Во время нашего пребывания здесь держалась жара более 30 градусов. Хотя были на нас только форменки, но и они, особенно при несении вахт, быстро промокали от пота.

С первого же дня начались увольнения на берег. Наш духовой оркестр выступил в Королевском парке. Компанией собрались на увольнение и мы. Вооружившись словарем, решили осмотреть город. Особенно понравился тянущийся через весь Гетеборг бульвар, широкий парк о тенистыми аллеями.

Пошли по бульвару. Все-таки тень. Вскоре набрели на какое-то заведение с маленькими ложами, напоминающее кафе. Посетители там целыми семьями сидели за столиками, что-то ели, запивая, видимо, водой из запотевших стеклянных кувшинов. Не спеша вошли в это заведение и мы. Абонировали одну ложу, прихватив из соседней два стула. Не успели расположиться, как к нам подошла миловидная белокурая фрекен с глазами небесной чистоты, в кокетливом фартучке.

— Рашен? — указывая пальчиком на нас, произнесла девушка.

— Рашен, рашен! — наперебой подтвердили мы. Вспорхнув, фрекен исчезла. Не прошло и двух минут, как из той двери, в которой она скрылась, выпорхнула целая стайка девчат, а трое из них, вооруженные подносами, принесли три кувшина с водой, три тарелочки со льдом, три лимона, разрезанные пополам, вазочку с сахарной пудрой, три ложечки и три… соковыжималки. Что это соковыжималки, мы, правда, не сразу догадались. Выручил, как всегда, Перелыгин.

Что-то прощебетав, девушки расставили на столике все, что принесли, перед каждым поставили похожий на бокал стакан и грациозно отошли к двери, оставив на столе меню. Вся девичья стайка, с любопытством рассматривая нас, что-то заинтересованно обсуждала.
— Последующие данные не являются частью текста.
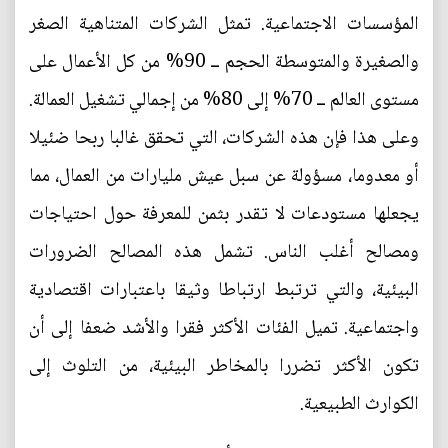
المؤسسات الاجتماعية. تمثل الشركات المتناهية الصغر
والصغيرة والمتوسطة الحجم ــ 90% من كل الأعمال على
مستوى العالم ــ 70% إلى 80% من إجمالي تشغيل العمالة.
وعلى هذا فإن هذه الشركات، التي تحقق غالبا ربحا ضئيلا
أو معدوما، مسؤولة عن سبل عيش مليارات من العمال، مما
يجعلها مستودعات لا تقدر بثمن للمعرفة حول احتياجات
ومصالح أغلب الناس. تشمل هذه المصالح الضرورات
البيئية، والتي ترتبط ارتباطا وثيقا باعتبارات اقتصادية
واجتماعية. تميل الفئات الأكثر فقرا والأشد ضعفا إلى أن
تكون الأكثر تضررا بالمخاطر البيئية، من التلوث إلى
الكوارث الطبيعية.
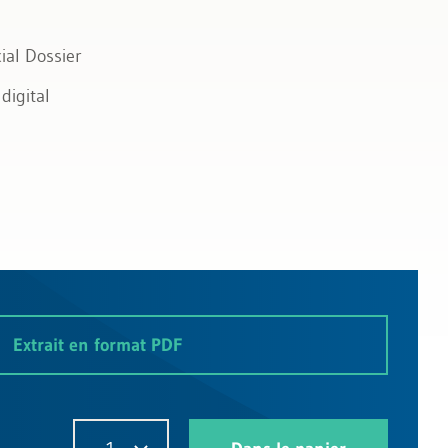
ial Dossier
digital
Extrait en format PDF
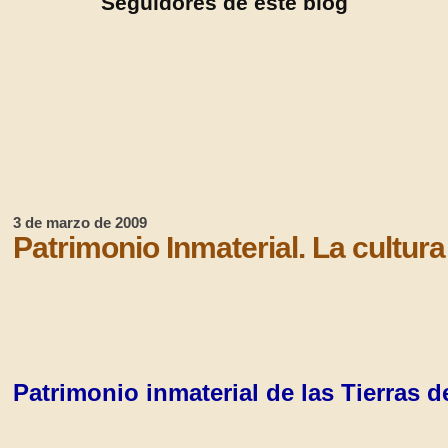
Seguidores de este blog
3 de marzo de 2009
Patrimonio Inmaterial. La cultur
Patrimonio inmaterial de las Tierras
Осушив, не спеша, с должной солидностью и вкусом, по стакану живительной, прохладительной, кисло-сладкой влаги, решили, что пора и уходить. Та же голубоглазая фрекен подошла к нашему столику и положила записочку с цифрами перед Перелыгиным, посчитав его старшим в нашей компании. Владимир вытащил несколько монет из портмоне и расплатился. Голубоглазая, прощебетав по-шведски, видимо, слова благодарности, вдруг с самой приветливой улыбкой выговорила:

— Камраден… ходить… плиз!

Перевода не потребовалось. Девушки, толпившиеся у двери, приветливо помахали нам, мы в долгу не остались.
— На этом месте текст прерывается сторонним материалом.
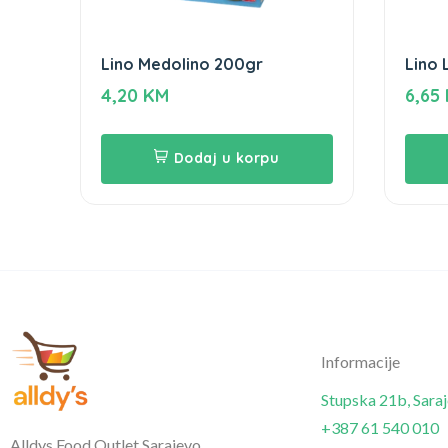
Lino Medolino 200gr
Lino 
4,20
KM
6,65
Dodaj u korpu
Informacije
Stupska 21b, Sara
+387 61 540 010
Alldys Food Outlet Sarajevo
С этого дня при каждом увольнении по нескольку раз в день заглядывали мы в кафе с такими гостеприимными фрекен. А после происшествия с Бабановым кафе приобрело среди авроровцев самую широкую известность. Все охотно посещали его. У нашей же компании установились настолько дружеские отношения с обслуживающим персоналом, что, когда бы мы ни пришли, та ложа, в которой мы сидели в первый раз, при любом скоплении публики все равно ждала нас с шестью прислоненными к столу стульями. Такое внимание было трогательно. Но я забежал вперед. Что же произошло с Бабановым?..

Во время второго увольнения наша небольшая группа, успев поплавать в бассейне, позавтракать в кафе, вышла на улицу и столкнулась с Бабановым. Вид его был плачевен: одна штанина изрядно порвана, коленка и голень кровоточили, форменка вся в пыли. А в руках у Бабанова — велосипед, колеса которого превращены в две восьмерки. Что же случилось? Оказывается, Бабанов взял напрокат велосипед и решил прокатиться по городу. Но на первом же перекрестке был «торпедирован» вывернувшейся из-за угла машиной.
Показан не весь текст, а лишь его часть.